Document extract —

..........

Criminal Court of the City of New York, Queens County
Nov 8, 2017
61 Misc. 3d 370 (N.Y. Crim. Ct. 2017)

Opinion

CR-014408-17QN

11-08-2017

The PEOPLE of the State of New York, Plaintiff, v. Koatnis LOWE, Defendant.

For the People: Chrystina Lopera, Assistant District Attorney For Defendant: Emily T. Lurie, Queens Law Associates


For the People: Chrystina Lopera, Assistant District Attorney

For Defendant: Emily T. Lurie, Queens Law Associates

Karen Gopee, J.Summary of the Court's Decision

(1) The superseding instrument is DEEMED AN INFORMATION, and the defendant's motion to dismiss it as a nullity is DENIED.

(2) Holding: The exemptions to P.L. § 270.05(2) found in P.L. §§ 265.20(14) and 270.05(5) are provisos, not exceptions.

(3) The defendant's motion to dismiss counts 1 and 4 of the superseding information—namely Criminal Possession of a Weapon in the Fourth Degree (P.L. § 265.01(2) ) and Unlawful Possession of Marihuana (P.L. § 221.05)- as facially insufficient is GRANTED.

(4) The defendant's motion to dismiss one of four counts of count 3 of the superseding information—namely Possession of a Knives or Instruments (A.C. § 10-133(b) )—is GRANTED.

(5) The defendant's motion to dismiss counts 2 and 5 of the superseding information—namely Unlawfully Possessing or Selling Noxious Material (P.L. § 270.05(2) ) and a Vehicle Equipment Violation ( V.T.L. § 375(2)(a)(4) )—is DENIED.

The defendant, Koatnis Lowe, was charged initially with four counts of Criminal Possession of a Weapon in the Fourth Degree (P.L. § 265.01(2) ) and one count each of Unlawfully Possessing or Selling Noxious Material (P.L. § 270.05(6) ); Unlawful Possession of Marihuana (P.L. § 221.05); and a Vehicle Equipment Violation ( V.T.L. § 375(2)(a)(4) ). On April 28, 2017, the People filed a superseding accusatory instrument dismissing three counts of Criminal Possession of a Weapon in the Fourth Degree (P.L. § 265.01(2) ); modifying the charge of Unlawfully Possessing or Selling Noxious Material (P.L. § 270.05) from subsection 6 to subsection 2; and adding four counts of Possession of a Knives or Instruments (A.C. § 10-133(b) ).

The defendant now moves this Court to dismiss the superseding accusatory instrument as a nullity and dismiss the underlying accusatory instrument on facial insufficiency grounds. The People, by written response, contest the defendant's position that the superseding accusatory instrument is not an information and oppose his motion to dismiss any charged counts as facially insufficient, excepting one count of A.C. § 10-133(b). After a review of the defendant's motion and reply brief, the People's response and surreply brief and the court file and record, this Court makes the following findings.

..........

Available data —
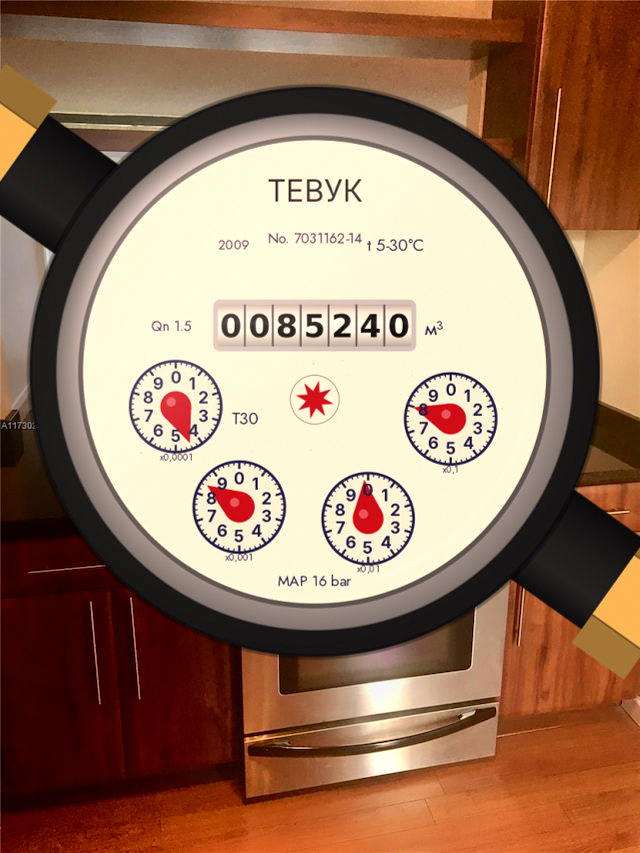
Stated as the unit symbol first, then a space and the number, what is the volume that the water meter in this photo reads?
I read m³ 85240.7984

..........

Description of the task — Could you continue the People v. Lowe court opinion, starting after its final sentence?

Exercise output —
The Superseding Accusatory Instrument

The Superseding Accusatory Instrument is an Information

Where the People choose to supersede a misdemeanor accusatory instrument, it "must ... be replaced and superseded by an information." C.P.L. § 100.50(3). As such, an attempt by the People to supersede with a mere complaint must be viewed as a nullity, and the case must continue under the original accusatory instrument. Accord , e.g. , People v. Valerio , 54 Misc. 3d 791, 799 n.2, 42 N.Y.S.3d 620 (Crim. Ct., N.Y. Co. 2016).

Here, the defendant asserts that the superseding instrument filed in this case is not an information because (1) the P.L. § 221.05 count is alleged based upon hearsay field test documentation that has not been filed with the court or served upon defense counsel and (2) multiple counts contained therein are facially insufficient. However, every count of the instant superseding instrument is based on the first-person account of Police Officer Bobby Aronis. Even though Officer Aronis' allegation that the defendant possessed marijuana was based, in part, on the field test, it also was based upon his own experience and training with identifying marijuana and its packaging.

An information "is a verified written accusation by a person, filed with a local criminal court, charging one or more other persons with the commission of one or more offenses, none of which is a felony." C.P.L. § 100.10(1). The defendant errs in asserting that the superseding instrument is not an information based upon a mistaken belief that, to be valid, the superseding instrument must be a facially sufficient information. The sufficiency question—i.e., whether the nonhearsay allegations of the superseding instrument are sufficient to support each charge, and in particular, whether the officer's firsthand observations, independent of the hearsay field test, are sufficient to support the P.L. § 221.05 count—arises only after it can be affirmatively stated that the instrument is an information. In this case, because every charged count is made pursuant to the nonhearsay accounts of deponent Police Officer Aronis, the superseding instrument is DEEMED AN INFORMATION , and the defendant's motion to dismiss it as a nullity is DENIED .

Allegations of the Superseding Information

In addressing the defendant's facial insufficiency arguments, this Court must presume true all non-hearsay, evidentiary allegations of the information and any supporting documentation. See P.L. § 100.40(1)(c) ("[T]he non-hearsay allegations of the factual part of the information ... [must] establish, if true , every element of the offense charged and the defendant's commission thereof.") (emphasis added); People v. Casey , 95 N.Y.2d 354, 360, 717 N.Y.S.2d 88, 740 N.E.2d 233 (2000) (quoting P.L. § 100.40(1)(c) ).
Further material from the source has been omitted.